Puritans, Both Foreign and Domestic

One of the enduring European criticisms of America is that we are too prudish, too moralistic, and too idealistic. Unlike our weltschmerz-besotted betters across the pond with their turgidly tragic theater and cynical cinema, we make everything into a huggermuggering moral folderol.

I’ll return to that in a moment, but first let’s talk about József Szájer, a Hungarian member of the European Parliament in Belgium.  

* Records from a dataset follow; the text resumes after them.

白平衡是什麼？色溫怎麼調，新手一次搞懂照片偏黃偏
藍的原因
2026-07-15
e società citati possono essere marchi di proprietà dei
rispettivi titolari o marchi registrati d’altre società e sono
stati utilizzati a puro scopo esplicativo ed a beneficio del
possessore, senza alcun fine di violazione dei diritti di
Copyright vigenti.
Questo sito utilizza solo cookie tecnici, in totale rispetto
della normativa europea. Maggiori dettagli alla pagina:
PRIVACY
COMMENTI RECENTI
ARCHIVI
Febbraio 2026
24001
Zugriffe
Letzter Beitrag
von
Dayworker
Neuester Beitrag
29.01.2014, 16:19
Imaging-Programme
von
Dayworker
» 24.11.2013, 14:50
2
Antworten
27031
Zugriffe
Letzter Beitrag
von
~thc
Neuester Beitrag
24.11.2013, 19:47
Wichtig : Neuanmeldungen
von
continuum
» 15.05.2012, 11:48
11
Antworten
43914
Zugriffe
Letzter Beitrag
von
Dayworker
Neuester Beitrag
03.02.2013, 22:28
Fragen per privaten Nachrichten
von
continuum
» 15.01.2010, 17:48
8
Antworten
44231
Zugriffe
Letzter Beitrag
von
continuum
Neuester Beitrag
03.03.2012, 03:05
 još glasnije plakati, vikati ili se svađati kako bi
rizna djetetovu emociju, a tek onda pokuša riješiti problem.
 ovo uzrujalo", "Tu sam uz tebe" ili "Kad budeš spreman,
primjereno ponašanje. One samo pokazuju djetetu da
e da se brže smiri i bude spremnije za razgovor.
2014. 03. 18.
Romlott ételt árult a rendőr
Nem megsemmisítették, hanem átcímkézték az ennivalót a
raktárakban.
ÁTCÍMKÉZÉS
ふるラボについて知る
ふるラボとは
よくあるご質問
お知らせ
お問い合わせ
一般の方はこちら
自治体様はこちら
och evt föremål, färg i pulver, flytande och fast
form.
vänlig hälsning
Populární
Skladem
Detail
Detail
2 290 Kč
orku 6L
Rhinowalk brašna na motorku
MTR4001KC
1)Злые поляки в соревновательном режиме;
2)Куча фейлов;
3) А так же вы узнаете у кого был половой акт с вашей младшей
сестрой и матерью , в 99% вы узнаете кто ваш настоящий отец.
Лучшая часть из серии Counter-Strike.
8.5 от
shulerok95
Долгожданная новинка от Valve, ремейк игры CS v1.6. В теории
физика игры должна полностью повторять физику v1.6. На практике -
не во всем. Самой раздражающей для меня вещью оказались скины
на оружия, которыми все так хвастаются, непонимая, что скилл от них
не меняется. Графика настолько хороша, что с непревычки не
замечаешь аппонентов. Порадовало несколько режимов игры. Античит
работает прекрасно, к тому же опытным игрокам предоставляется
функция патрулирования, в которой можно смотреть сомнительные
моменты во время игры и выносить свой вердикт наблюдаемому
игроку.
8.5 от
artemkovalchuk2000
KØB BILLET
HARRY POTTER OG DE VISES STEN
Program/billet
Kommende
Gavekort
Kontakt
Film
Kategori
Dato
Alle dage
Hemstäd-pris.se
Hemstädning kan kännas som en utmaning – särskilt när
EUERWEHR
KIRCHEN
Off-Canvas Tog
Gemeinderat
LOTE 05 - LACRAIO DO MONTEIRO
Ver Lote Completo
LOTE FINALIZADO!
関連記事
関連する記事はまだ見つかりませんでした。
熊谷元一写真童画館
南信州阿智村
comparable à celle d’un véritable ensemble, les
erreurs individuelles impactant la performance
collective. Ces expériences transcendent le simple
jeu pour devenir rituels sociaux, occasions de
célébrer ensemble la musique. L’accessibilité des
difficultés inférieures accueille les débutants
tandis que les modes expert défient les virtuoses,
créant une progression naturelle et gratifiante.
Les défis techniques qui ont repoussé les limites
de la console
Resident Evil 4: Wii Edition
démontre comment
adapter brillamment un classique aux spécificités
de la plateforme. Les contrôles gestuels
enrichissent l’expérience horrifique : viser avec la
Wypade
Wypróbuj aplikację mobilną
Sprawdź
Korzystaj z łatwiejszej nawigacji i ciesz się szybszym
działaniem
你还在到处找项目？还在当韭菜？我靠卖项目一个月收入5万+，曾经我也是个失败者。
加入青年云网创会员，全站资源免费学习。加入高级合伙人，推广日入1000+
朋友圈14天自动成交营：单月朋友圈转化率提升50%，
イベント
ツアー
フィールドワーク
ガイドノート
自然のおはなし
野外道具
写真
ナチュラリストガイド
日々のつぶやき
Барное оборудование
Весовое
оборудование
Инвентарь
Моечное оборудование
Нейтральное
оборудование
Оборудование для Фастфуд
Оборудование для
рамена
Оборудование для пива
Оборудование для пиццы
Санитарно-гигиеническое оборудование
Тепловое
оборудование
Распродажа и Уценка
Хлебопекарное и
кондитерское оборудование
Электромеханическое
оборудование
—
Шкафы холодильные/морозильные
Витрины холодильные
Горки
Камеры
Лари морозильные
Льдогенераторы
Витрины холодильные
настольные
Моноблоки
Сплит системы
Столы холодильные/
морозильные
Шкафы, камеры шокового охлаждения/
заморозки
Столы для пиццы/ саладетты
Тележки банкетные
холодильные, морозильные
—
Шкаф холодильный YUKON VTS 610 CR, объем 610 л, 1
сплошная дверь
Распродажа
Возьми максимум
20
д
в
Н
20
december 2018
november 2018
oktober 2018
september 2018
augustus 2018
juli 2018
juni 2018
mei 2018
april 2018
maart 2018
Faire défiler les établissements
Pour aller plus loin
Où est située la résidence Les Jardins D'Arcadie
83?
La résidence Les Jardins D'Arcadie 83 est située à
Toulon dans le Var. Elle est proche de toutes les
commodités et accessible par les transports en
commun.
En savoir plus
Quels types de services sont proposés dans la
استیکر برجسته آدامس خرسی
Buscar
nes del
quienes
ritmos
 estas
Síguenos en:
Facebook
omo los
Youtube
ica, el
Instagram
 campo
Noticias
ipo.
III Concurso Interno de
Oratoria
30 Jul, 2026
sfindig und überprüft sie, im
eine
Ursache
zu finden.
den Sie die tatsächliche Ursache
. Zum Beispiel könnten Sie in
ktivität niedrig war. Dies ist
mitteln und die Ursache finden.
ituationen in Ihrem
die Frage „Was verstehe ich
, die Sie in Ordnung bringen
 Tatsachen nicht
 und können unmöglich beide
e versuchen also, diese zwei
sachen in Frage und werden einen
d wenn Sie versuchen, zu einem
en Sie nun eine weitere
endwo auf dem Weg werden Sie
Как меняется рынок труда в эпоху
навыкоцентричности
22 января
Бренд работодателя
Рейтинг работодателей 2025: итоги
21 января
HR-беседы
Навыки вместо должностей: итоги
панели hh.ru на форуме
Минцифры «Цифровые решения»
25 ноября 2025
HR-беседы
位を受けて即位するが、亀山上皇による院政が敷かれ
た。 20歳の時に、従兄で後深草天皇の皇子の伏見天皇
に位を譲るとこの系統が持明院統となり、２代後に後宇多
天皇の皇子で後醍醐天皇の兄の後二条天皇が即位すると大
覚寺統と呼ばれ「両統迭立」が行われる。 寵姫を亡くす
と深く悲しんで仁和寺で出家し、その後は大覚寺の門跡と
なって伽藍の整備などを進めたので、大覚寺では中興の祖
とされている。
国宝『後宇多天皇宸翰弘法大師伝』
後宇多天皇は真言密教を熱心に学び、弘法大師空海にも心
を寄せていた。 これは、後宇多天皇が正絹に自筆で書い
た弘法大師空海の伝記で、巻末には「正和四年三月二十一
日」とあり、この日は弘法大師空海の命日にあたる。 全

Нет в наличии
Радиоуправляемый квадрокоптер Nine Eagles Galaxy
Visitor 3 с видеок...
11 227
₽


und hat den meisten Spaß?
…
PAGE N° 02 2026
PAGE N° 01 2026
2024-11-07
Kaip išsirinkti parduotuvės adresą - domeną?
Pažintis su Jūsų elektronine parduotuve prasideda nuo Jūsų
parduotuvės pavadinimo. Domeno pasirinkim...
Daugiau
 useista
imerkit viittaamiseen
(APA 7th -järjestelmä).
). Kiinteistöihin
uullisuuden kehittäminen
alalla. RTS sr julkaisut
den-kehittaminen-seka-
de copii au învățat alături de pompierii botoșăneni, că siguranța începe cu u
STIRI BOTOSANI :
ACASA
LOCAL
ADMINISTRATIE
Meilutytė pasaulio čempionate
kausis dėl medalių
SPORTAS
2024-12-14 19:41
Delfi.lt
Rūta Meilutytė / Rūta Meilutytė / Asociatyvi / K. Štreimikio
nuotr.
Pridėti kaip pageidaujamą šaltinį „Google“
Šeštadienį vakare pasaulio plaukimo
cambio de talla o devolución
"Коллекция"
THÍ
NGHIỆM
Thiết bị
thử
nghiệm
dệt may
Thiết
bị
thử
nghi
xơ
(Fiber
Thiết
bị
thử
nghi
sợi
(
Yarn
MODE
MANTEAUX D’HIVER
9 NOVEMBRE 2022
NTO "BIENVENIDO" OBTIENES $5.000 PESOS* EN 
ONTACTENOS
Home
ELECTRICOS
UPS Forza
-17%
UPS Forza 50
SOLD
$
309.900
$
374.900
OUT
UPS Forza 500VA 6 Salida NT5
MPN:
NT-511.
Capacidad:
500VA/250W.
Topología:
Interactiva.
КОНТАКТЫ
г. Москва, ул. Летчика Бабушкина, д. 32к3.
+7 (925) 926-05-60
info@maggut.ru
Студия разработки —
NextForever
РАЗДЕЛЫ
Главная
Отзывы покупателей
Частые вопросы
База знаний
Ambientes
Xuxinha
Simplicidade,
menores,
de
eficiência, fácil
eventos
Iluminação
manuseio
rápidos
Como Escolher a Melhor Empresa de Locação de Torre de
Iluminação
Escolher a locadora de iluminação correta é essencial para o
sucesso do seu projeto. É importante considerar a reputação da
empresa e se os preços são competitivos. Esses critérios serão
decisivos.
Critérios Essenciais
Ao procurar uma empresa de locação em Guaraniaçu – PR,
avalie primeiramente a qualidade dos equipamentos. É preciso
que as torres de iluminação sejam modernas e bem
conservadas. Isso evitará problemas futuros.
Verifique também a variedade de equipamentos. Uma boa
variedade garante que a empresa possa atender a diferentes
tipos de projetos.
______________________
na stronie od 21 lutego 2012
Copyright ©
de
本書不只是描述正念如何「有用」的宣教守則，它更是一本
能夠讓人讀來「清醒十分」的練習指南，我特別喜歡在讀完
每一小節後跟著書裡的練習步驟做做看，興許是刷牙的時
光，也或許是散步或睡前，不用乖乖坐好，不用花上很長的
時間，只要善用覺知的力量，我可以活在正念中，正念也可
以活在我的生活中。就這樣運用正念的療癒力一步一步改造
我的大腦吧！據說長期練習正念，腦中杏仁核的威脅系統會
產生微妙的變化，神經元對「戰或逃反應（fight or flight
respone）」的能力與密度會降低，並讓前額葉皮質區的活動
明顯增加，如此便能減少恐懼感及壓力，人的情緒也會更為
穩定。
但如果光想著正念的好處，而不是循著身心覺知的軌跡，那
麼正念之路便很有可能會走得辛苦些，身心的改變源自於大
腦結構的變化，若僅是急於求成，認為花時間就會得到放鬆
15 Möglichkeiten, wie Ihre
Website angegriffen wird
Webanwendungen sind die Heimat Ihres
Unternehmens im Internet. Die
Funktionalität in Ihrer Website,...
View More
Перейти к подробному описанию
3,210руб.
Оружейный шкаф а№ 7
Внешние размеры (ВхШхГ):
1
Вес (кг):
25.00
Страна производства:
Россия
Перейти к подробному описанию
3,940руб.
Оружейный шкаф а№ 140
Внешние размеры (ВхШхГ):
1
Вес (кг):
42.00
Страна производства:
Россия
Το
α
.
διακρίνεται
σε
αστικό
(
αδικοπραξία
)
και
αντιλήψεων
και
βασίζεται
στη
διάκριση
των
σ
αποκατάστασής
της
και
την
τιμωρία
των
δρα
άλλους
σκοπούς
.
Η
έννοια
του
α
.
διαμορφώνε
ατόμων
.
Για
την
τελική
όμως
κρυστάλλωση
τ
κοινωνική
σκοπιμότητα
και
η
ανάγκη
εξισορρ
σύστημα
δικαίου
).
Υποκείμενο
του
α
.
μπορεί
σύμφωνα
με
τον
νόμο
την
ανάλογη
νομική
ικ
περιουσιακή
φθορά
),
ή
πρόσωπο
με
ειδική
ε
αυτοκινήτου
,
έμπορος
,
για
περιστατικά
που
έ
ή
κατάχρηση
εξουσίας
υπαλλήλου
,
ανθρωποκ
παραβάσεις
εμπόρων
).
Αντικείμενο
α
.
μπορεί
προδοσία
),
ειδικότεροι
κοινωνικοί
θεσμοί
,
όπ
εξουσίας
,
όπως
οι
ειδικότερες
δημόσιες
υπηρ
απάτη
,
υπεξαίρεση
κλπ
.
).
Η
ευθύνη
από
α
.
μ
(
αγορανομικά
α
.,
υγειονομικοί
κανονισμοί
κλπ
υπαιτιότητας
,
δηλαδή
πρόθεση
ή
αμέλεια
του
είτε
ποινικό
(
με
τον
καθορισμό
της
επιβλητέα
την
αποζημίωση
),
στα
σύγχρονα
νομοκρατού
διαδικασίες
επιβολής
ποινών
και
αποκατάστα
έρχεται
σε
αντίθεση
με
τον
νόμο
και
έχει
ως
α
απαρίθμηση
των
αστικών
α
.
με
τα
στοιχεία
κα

Szájer is a founding member of Hungarian Prime Minister Viktor Orbán’s Fidesz Party. Among Fidesz’s many controversial priorities is an ongoing crackdown on homosexuality. Presumably inspired by Vladimir Putin, who has incorporated distaste for homosexuality into a broader nationalist moral panic, Orbán’s Fidesz sees homosexuality as a kind of treason against the national soul. This sort of thing is very popular among authoritarian types, particularly when they don’t have enough Jews or immigrants to demonize (though that hasn’t stopped Orbán from playing those games as well). Szájer himself has reportedly boasted about how he personally rewrote the new Hungarian Constitution to define marriage as a heterosexual institution.

Now, I fully understand the arguments that marriage is a heterosexual institution, and I think reasonable people can have that debate while nonetheless acknowledging that, as a practical matter, that ship has sailed in the United States. Regardless, that’s not why I bring him up.